Task goal:
Starting at the line that contains "Institucional" and running through the last line, rewrite the lines with "Teleconsulta" substituted for "Telemedicina" and nothing else changed. Leave out the pictures.

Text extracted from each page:
※ ※ ※

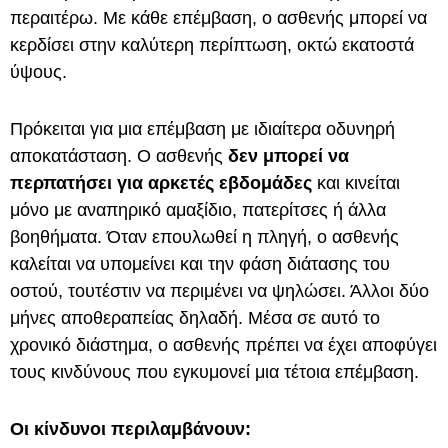
περαιτέρω. Με κάθε επέμβαση, ο ασθενής μπορεί να
κερδίσει στην καλύτερη περίπτωση, οκτώ εκατοστά
ύψους.
Πρόκειται για μια επέμβαση με ιδιαίτερα οδυνηρή
αποκατάσταση. Ο ασθενής
δεν μπορεί να
περπατήσει για αρκετές εβδομάδες
και κινείται
μόνο με αναπηρικό αμαξίδιο, πατερίτσες ή άλλα
βοηθήματα. Όταν επουλωθεί η πληγή, ο ασθενής
καλείται να υπομείνει και την φάση διάτασης του
οστού, τουτέστιν να περιμένει να ψηλώσει. Άλλοι δύο
μήνες αποθεραπείας δηλαδή. Μέσα σε αυτό το
χρονικό διάστημα, ο ασθενής πρέπει να έχει αποφύγει
τους κινδύνους που εγκυμονεί μια τέτοια επέμβαση.
Οι κίνδυνοι περιλαμβάνουν:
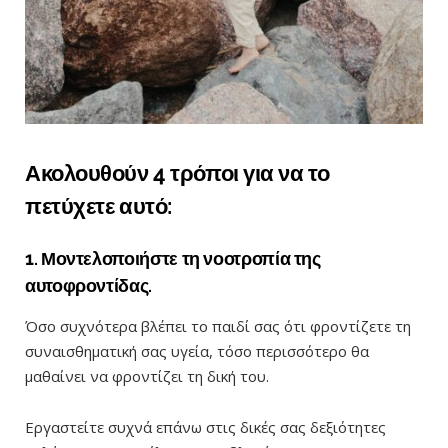
Ακολουθούν 4 τρόποι για να το
πετύχετε αυτό:
1. Μοντελοποιήστε τη νοοτροπία της
αυτοφροντίδας.
Όσο συχνότερα βλέπει το παιδί σας ότι φροντίζετε τη
συναισθηματική σας υγεία, τόσο περισσότερο θα
μαθαίνει να φροντίζει τη δική του.
Εργαστείτε συχνά επάνω στις δικές σας δεξιότητες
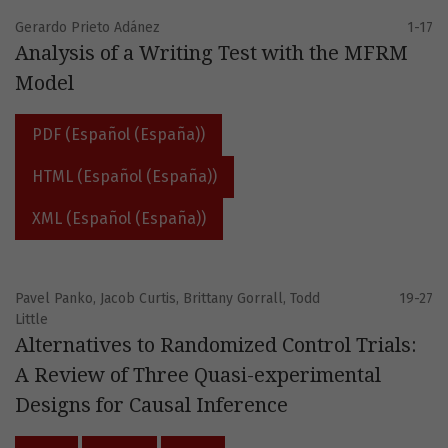
Gerardo Prieto Adánez
1-17
Analysis of a Writing Test with the MFRM
Model
PDF (Español (España))
HTML (Español (España))
XML (Español (España))
Pavel Panko, Jacob Curtis, Brittany Gorrall, Todd
19-27
Little
Alternatives to Randomized Control Trials:
A Review of Three Quasi-experimental
Designs for Causal Inference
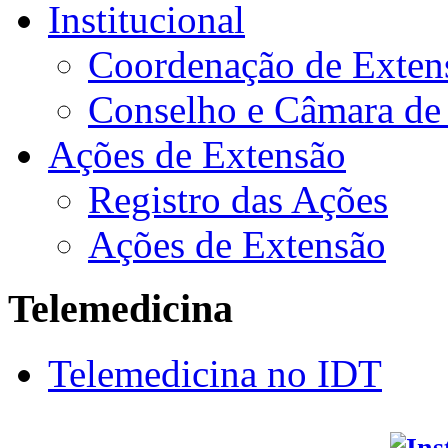
Institucional
Coordenação de Exten
Conselho e Câmara de
Ações de Extensão
Registro das Ações
Ações de Extensão
Telemedicina
Telemedicina no IDT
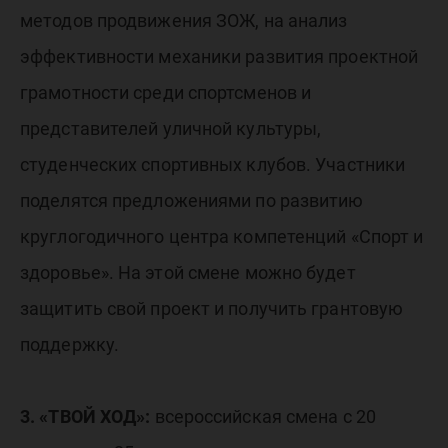
методов продвижения ЗОЖ, на анализ
эффективности механики развития проектной
грамотности среди спортсменов и
представителей уличной культуры,
студенческих спортивных клубов. Участники
поделятся предложениями по развитию
круглогодичного центра компетенций «Спорт и
здоровье». На этой смене можно будет
защитить свой проект и получить грантовую
поддержку.
3. «ТВОЙ ХОД»:
всероссийская смена с 20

※ ※ ※

Solution for this task:
Institucional
Coordenação de Exten
Conselho e Câmara de
Ações de Extensão
Registro das Ações
Ações de Extensão
Teleconsulta
Teleconsulta no IDT
методов продвижения ЗОЖ, на анализ
эффективности механики развития проектной
грамотности среди спортсменов и
представителей уличной культуры,
студенческих спортивных клубов. Участники
поделятся предложениями по развитию
круглогодичного центра компетенций «Спорт и
здоровье». На этой смене можно будет
защитить свой проект и получить грантовую
поддержку.
3. «ТВОЙ ХОД»:
всероссийская смена с 20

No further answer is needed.